Keeping score

Unless it comes to the Tour de France or, quadrennially, the Olympics, I am not much of a sports fan.  Daddy was not much of an athlete, so we did not have a whole lot of sports culture going on in the house.  One of my uncles follows sports a lot more closely, and we did have a minor league team in town.  Every summer, between my uncle and different youth group or family activities, I would take in a few games.  Since the team was a farm club of the New York Yankees, I became a fan of that team.  Still, at 11 or 12 when I was given the choice between going to a Yankees game or a production of Annie on Broadway, I chose Annie.

So when my parents’ marriage came apart, there was not much that my dad and I really held in common.  It was not like when all else failed we could go out for a catch in the backyard.  To his credit, Daddy kept working at it.  He’d get me to go out to dinner or do little jobs for him in the business that he ran.  It could not have been easy for him to reach across that gap which probably exists with all fathers and sons but is especially wide when the son blames his dad for the divorce.

For the record, I am aware that the situation was … um … complex, to say the least.  Sometime during the second year of college, I started to become aware of the nuances and to want to have a bit more honest relationship with my father.  It did not hurt that he had moved to New York City, a place I have often liked to visit.  He had closed his business and gone to work for a major national bookseller.  He got me a job in their main store near Union Square where I worked with the Puerto Ricans in the receiving room.  I learned to navigate the subways, finding alternate routes when a line went out of service.  I played Cypress Hill for the PRs and they played Lynard Skynard for me.  We listened to the Yankees games on the radio every afternoon.

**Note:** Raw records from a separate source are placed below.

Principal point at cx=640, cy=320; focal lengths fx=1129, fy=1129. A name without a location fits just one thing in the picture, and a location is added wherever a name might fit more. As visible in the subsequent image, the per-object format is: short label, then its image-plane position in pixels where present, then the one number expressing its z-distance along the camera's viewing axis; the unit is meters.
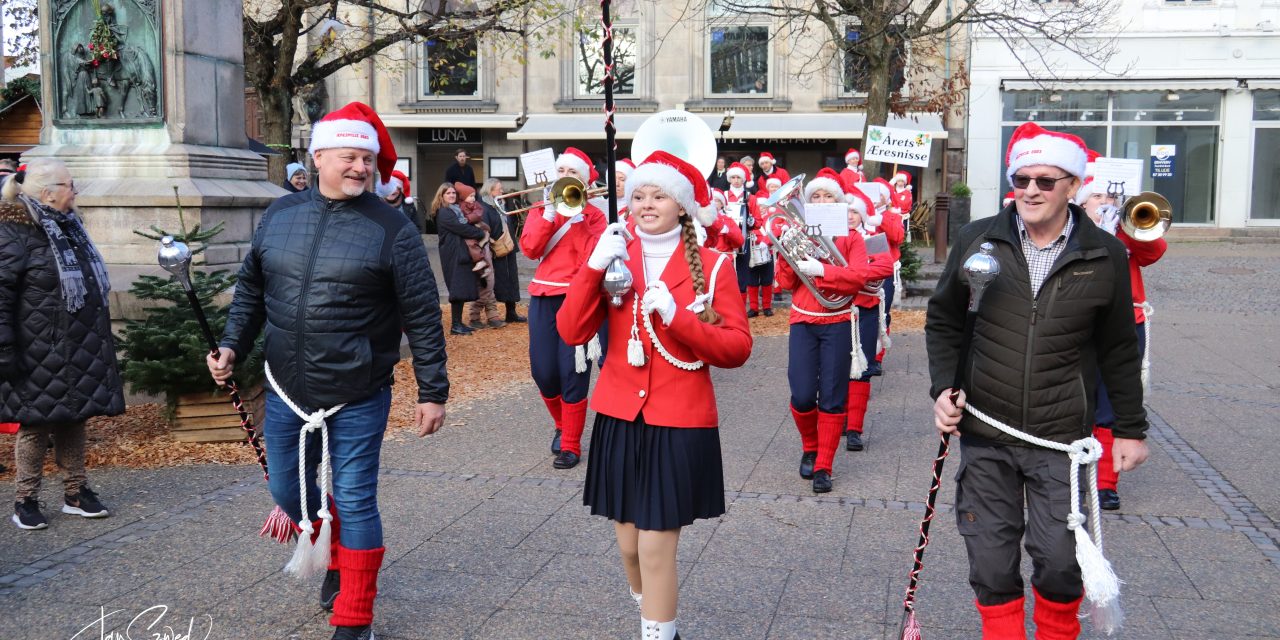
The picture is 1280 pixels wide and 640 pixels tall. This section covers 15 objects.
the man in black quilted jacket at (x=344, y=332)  4.10
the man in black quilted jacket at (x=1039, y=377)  3.66
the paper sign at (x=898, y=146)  15.45
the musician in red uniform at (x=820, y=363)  6.61
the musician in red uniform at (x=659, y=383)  3.77
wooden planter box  7.47
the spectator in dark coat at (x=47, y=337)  5.75
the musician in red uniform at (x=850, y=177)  8.21
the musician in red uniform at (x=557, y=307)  7.10
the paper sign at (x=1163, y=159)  26.25
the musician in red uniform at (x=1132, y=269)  6.03
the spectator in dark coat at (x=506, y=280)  14.73
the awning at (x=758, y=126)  27.16
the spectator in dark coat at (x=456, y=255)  13.91
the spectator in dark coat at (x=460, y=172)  20.67
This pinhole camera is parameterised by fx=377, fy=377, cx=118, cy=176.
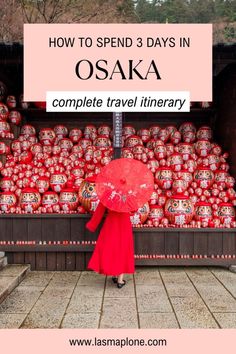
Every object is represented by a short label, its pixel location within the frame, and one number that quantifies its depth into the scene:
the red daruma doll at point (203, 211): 6.89
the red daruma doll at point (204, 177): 7.39
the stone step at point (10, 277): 5.46
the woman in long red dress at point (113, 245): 5.83
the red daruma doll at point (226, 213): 6.88
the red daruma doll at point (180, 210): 6.80
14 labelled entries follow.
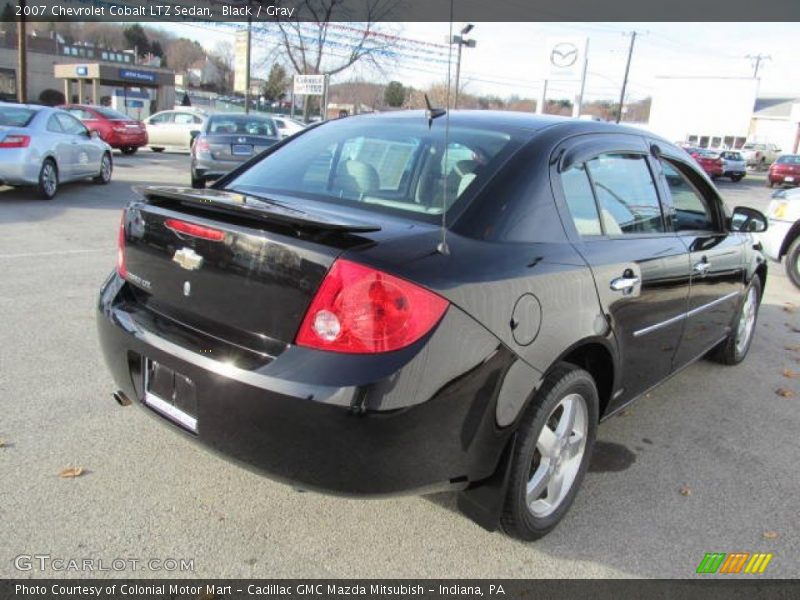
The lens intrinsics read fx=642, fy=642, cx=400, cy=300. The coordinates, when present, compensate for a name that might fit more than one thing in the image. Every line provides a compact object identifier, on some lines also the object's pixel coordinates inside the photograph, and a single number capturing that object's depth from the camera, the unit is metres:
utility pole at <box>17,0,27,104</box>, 21.53
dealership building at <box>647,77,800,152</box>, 63.88
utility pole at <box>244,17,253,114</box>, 25.38
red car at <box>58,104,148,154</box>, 19.06
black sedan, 2.00
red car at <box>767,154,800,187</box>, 28.70
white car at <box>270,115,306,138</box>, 18.78
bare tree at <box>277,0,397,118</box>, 30.88
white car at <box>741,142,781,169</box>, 48.72
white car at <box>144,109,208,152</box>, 22.81
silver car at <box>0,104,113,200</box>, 9.41
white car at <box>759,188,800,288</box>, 7.97
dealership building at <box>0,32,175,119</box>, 45.65
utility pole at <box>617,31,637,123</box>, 53.44
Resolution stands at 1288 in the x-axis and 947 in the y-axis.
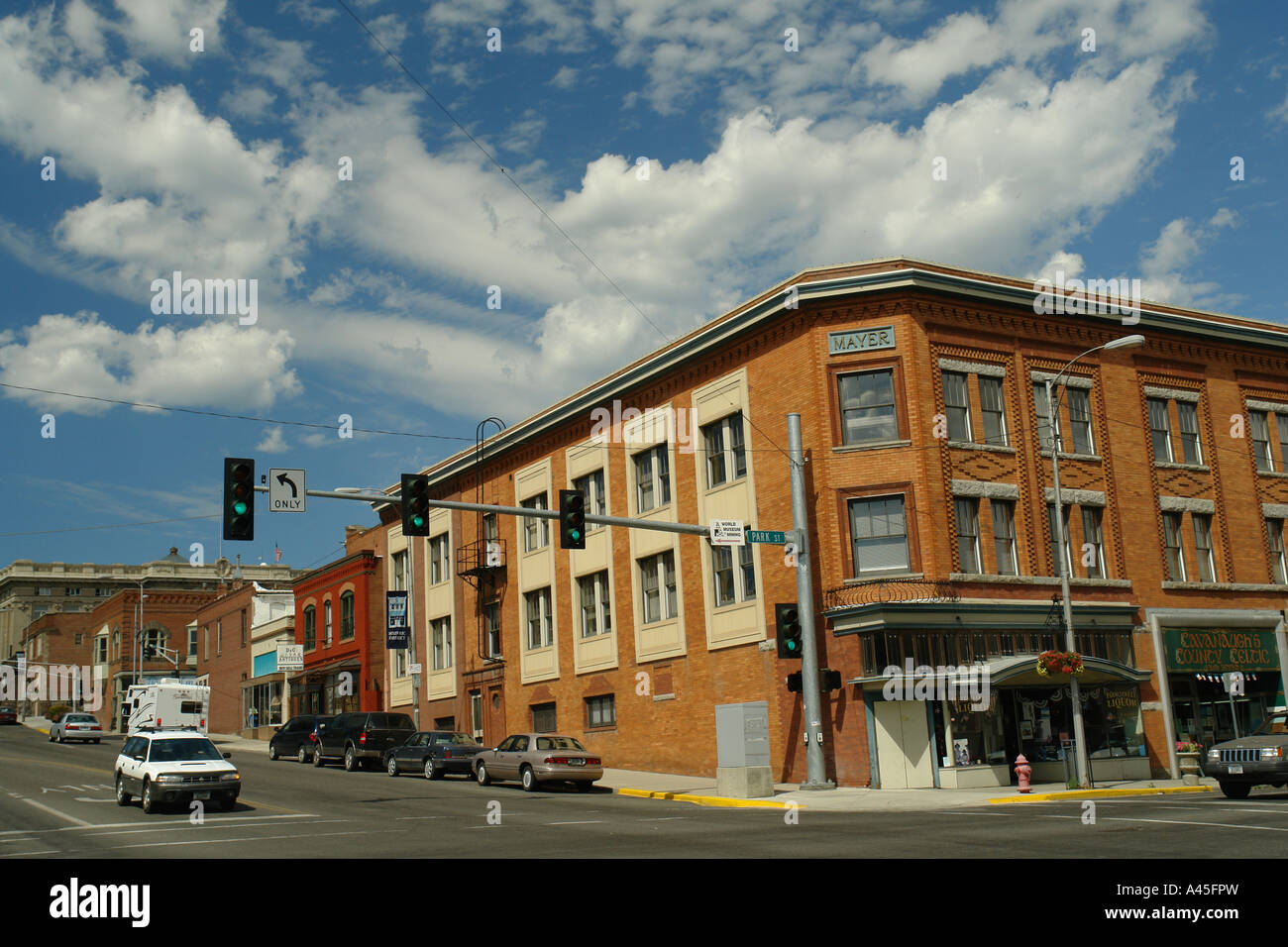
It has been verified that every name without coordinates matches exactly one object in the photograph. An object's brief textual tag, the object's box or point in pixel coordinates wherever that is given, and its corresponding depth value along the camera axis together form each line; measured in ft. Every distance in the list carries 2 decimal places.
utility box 86.53
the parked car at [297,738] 137.69
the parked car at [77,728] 189.88
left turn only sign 67.56
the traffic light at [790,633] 87.61
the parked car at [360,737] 125.39
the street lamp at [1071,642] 90.68
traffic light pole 89.40
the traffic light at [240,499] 63.16
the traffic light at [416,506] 70.74
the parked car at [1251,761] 72.33
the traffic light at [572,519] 74.13
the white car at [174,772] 75.82
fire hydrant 85.51
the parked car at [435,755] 110.42
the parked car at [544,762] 96.43
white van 151.64
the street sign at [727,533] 83.56
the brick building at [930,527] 96.89
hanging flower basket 91.25
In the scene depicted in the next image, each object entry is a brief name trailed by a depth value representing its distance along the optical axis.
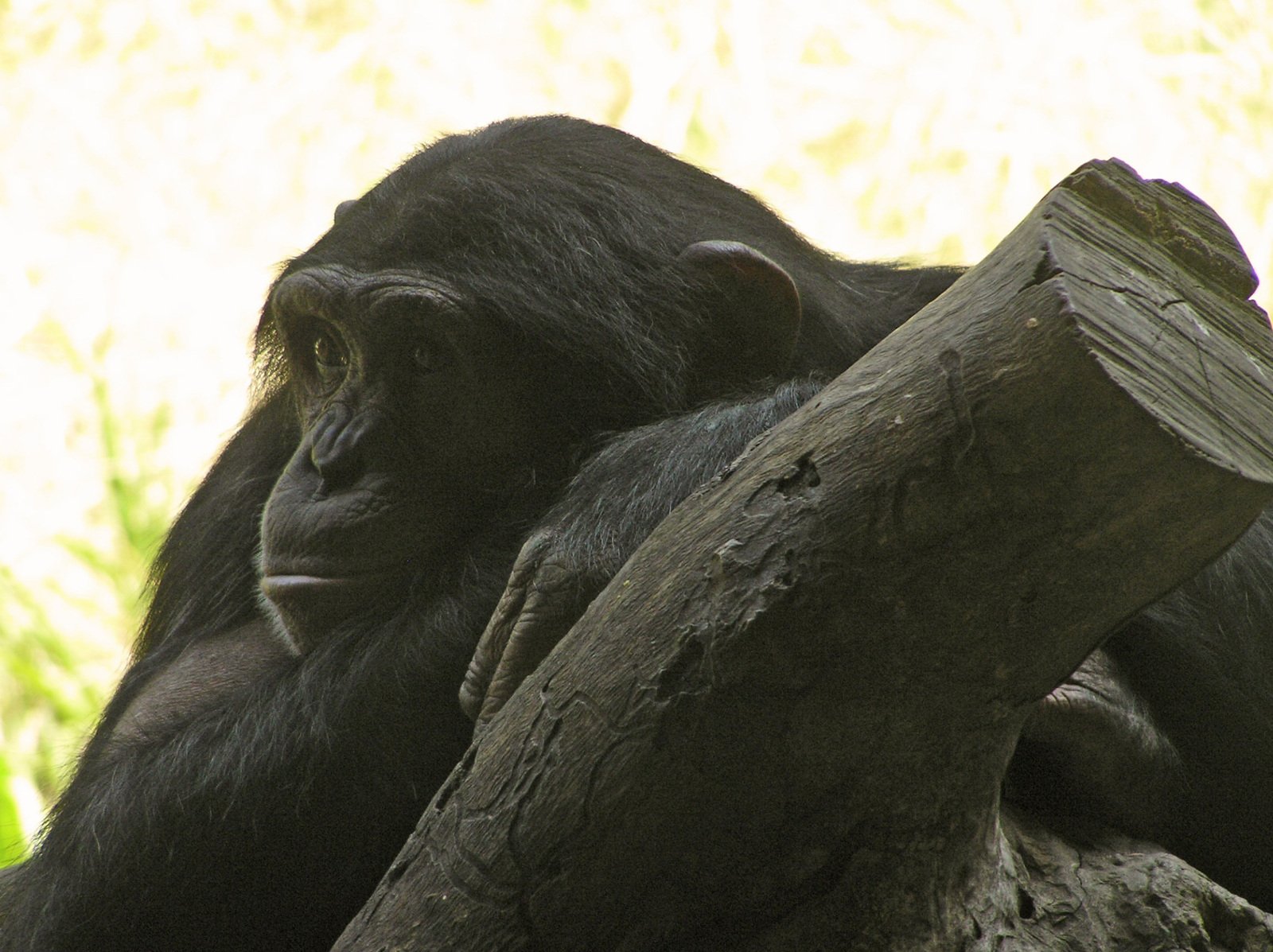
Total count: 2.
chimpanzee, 7.03
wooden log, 6.83
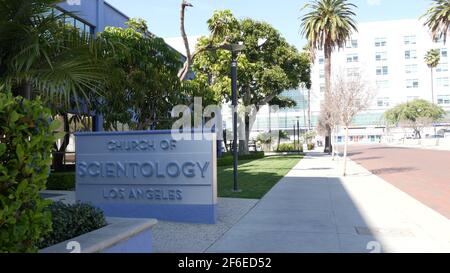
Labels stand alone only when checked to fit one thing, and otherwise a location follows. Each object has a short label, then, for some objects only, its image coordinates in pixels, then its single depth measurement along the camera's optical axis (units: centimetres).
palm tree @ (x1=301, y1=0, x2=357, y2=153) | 3659
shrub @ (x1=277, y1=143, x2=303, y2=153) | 4562
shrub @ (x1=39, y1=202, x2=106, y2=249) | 422
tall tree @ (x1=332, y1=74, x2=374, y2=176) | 1706
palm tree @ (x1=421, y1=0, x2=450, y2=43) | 3969
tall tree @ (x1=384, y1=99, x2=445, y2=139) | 7556
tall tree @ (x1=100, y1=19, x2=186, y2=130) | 1336
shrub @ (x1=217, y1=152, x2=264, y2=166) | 2606
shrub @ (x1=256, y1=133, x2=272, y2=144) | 5448
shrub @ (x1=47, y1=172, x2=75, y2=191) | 1388
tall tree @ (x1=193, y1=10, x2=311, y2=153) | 3046
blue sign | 823
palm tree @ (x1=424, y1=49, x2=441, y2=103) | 8306
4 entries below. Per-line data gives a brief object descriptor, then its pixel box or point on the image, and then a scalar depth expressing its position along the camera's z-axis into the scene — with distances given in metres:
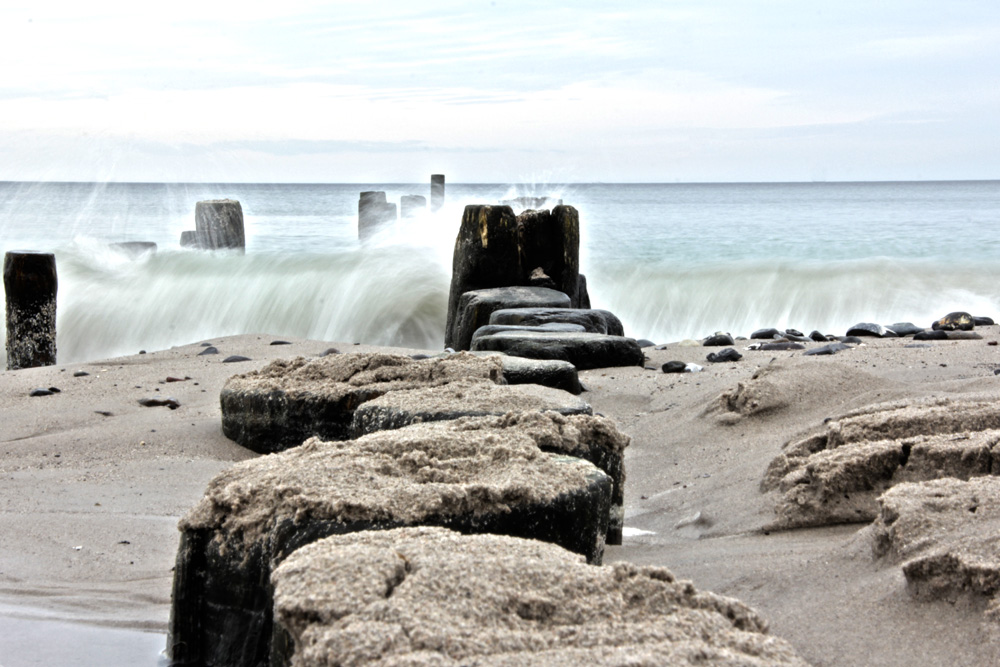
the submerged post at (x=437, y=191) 22.72
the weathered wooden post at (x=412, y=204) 20.56
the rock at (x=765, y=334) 8.57
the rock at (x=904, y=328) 8.32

So I knew the players and followed the team as they took a shot at the pennant.  Don Mattingly and Bernie Williams were big stars.  Danny Tartabull played in right field and Wade Boggs lurked in the infield.  As the season built, the closest competition came from the Detroit Tigers.  Late in June, the Tigers came to New York for a three game series that played an important role in which team took the lead in the Eastern Division of the American League.  Daddy and I got tickets for the second game.

We took the 4 or the 6 (I don’t remember which) to the old Yankee Stadium.  It was sort of a dump in some ways, and although we did not get to the park in time to see the memorial park in left field, we did get our Nathan’s Famous hot dogs and drinks in plenty of time to settle into our seats and enjoy the game.  Splurging a bit, Daddy bought me a program as well.  I don’t quite know why, but after I looked at the instructions I decided to score the game on the enclosed card.

After a couple of innings, I began to see a story being played out in the numbers.  Each at bat was meaningful.  Each strike a sigh of relief or anguish at a threat squashed or opportunity blown.  And it is true that the game really does not translate onto the TV.  The skill, grace, and athleticism of the game don’t really reveal themselves until you see it in person.

What else was revealed at this game is that there really is magic in a ballpark.  Despite perceived faults or debts owed, despite the fact that this is not something either of us really had a passion for, and despite the fact that we did not talk all that much during the game, my father and I experienced that magic together.  After that, instead of enumerating all the things that kept us apart, I could start to keep score of things that we held in common.  Including a victory over the Tigers, 4-3.